Retry-After Present only in 429 responses. The SDK does not read this automatically: you must catch RateLimitError and sleep for this duration before retrying. Ignoring this causes a retry storm.
Setup trap
The rate limit headers are not easily accessible in the standard response object: they're buried in the private _headers attribute. Many developers never realize they're available and instead try to manually track their usage without real data, leading to incorrect rate limit logic. Always check your SDK version documentation for the correct way to access response headers.
Cost
Hitting rate limits itself costs nothing, but the retry behavior you implement can cost money if done wrong. A retry storm with exponential backoff can send hundreds of requests in seconds. Set a maximum retry count (never more than 3-4) and a maximum total backoff time (never more than 60 seconds) to prevent runaway costs.
Rate limits
Free tier and Pay-As-You-Go accounts with low spending history hit rate limits frequently, especially with gpt-4 and gpt-4-turbo models (which have lower TPM limits). If you're testing with concurrent requests or batch processing, you will hit these limits. This is by design: OpenAI throttles low-trust accounts.
Common gotcha
The most common mistake: developers assume the SDK will automatically retry on rate limits. It doesn't. You'll get a RateLimitError exception, and if you don't catch it, your entire request chain fails silently. You must wrap API calls in try/except and implement exponential backoff yourself.
Error recovery
RateLimitErrorAuthenticationErrorInternalServerErrorExperienced dev note
Rate limit headers are per-model and per-account-tier, but they reset on a sliding 60-second window, not at a fixed time. A common production bug: developers log their TPM remaining and assume it's monotonic (always decreasing), then panic when it jumps back up. It jumps because the oldest request from 60 seconds ago just fell out of the window. Also, if you're using the async client (AsyncOpenAI), rate limit headers work the same way: don't make a separate synchronous call just to check limits.
Check your understanding
You have a Free tier account with a 40,000 TPM limit.

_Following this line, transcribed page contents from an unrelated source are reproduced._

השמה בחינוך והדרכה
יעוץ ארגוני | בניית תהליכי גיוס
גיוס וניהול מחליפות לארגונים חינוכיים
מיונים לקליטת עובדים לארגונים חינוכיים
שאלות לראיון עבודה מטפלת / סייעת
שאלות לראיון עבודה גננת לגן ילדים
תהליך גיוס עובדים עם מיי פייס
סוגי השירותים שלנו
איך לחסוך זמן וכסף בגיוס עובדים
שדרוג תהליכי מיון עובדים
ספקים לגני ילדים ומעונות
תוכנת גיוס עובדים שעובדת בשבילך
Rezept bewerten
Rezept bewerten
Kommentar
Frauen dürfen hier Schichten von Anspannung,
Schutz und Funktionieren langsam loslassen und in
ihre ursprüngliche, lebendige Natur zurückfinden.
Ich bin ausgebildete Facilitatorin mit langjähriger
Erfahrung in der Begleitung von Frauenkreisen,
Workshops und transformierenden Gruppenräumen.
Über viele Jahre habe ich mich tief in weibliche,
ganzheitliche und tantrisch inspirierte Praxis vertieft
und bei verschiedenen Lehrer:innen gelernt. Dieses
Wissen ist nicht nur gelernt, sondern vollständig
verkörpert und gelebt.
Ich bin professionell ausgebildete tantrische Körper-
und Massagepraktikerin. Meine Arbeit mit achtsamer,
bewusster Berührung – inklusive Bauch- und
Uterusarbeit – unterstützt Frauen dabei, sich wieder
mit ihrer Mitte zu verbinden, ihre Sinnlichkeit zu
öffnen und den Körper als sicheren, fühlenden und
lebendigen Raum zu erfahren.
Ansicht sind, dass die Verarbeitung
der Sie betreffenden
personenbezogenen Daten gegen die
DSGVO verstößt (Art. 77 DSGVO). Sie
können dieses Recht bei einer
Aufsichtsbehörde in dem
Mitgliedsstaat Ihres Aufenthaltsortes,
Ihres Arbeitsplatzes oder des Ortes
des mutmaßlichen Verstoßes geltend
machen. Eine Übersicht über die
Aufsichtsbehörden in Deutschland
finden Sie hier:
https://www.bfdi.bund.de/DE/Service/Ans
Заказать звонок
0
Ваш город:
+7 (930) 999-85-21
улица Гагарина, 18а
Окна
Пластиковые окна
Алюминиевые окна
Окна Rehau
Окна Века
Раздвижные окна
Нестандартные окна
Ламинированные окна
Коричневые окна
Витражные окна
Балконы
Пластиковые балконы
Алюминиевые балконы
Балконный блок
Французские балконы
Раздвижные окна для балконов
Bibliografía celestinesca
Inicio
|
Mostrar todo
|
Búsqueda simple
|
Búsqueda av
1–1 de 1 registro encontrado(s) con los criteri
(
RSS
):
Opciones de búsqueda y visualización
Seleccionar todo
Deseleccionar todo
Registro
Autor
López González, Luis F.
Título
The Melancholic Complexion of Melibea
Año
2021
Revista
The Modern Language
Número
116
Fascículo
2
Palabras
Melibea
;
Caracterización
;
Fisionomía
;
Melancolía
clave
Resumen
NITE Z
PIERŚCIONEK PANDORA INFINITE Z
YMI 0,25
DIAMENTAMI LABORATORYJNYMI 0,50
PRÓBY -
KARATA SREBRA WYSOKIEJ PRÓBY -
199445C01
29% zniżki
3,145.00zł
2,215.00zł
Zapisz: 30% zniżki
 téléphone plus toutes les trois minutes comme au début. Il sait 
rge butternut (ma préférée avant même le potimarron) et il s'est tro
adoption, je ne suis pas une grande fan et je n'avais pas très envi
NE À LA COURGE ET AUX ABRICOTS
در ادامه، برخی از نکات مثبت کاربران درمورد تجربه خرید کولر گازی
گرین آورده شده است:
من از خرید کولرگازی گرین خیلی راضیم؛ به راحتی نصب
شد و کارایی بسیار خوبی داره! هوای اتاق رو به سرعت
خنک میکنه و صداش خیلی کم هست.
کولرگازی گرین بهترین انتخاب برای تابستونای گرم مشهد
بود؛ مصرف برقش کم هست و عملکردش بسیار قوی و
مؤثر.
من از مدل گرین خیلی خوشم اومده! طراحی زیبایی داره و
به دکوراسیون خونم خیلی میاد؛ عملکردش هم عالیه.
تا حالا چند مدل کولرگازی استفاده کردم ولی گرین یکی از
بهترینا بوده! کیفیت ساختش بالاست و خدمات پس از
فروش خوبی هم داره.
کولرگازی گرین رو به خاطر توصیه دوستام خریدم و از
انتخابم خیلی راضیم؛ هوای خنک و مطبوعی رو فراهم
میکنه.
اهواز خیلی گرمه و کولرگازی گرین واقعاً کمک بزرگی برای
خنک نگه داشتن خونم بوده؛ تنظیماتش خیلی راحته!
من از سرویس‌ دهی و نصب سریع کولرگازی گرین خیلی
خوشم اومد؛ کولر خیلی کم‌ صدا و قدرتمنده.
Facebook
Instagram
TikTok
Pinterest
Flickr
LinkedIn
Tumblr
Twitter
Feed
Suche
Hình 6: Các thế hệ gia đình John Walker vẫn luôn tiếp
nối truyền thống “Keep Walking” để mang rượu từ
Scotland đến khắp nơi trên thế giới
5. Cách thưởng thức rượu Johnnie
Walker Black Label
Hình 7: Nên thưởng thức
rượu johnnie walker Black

Your first request uses 500 tokens. Your second request uses 2,000 tokens. The response header says x-ratelimit-remaining-tokens is 37,200. What rate limit window just passed, and can you safely make a third 10,000-token request immediately?
Show answer hint
Calculate what happened: 40,000 (limit) - 500 (first) - 2,000 (second) = 37,500 expected remaining, but you got 37,200. That's 300 tokens less: meaning a previous request from 50-60 seconds ago (300 tokens) just fell out the sliding window. The remaining 37,200 tokens is yours for the next 60 seconds, so a 10,000-token request is safe now, but you're at 70% capacity, leaving only 27,200 for the next minute. Decision depends on your request rate.